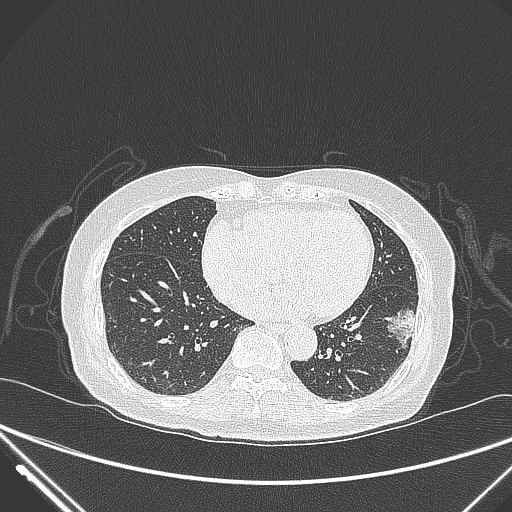
Chest CT, one axial slice. Slice 112 of 310 in the series (ordered by position). Lung window (W 1500 / L -600 HU). 1 mm slice thickness. 512 × 512 image matrix, field of view 377 × 377 mm. Female patient, age 82 years. From the clinical record (not read from this slice): clinical TNM (as recorded): T1c N0 M0; histopathological grade: G2.
Annotated regions visible in this slice (bounding box drawn by a radiologist):
- lung tumour (recorded histology: adenocarcinoma): bounding box <385,303,425,356> (left, top, right, bottom; pixels)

^^^^^^^^

## [Brief]
Retype the listing verbatim, minus every image.

## [Output of the exercise]
Chest CT, one axial slice. Slice 112 of 310 in the series (ordered by position). Lung window (W 1500 / L -600 HU). 1 mm slice thickness. 512 × 512 image matrix, field of view 377 × 377 mm. Female patient, age 82 years. From the clinical record (not read from this slice): clinical TNM (as recorded): T1c N0 M0; histopathological grade: G2.
Annotated regions visible in this slice (bounding box drawn by a radiologist):
- lung tumour (recorded histology: adenocarcinoma): bounding box <385,303,425,356> (left, top, right, bottom; pixels)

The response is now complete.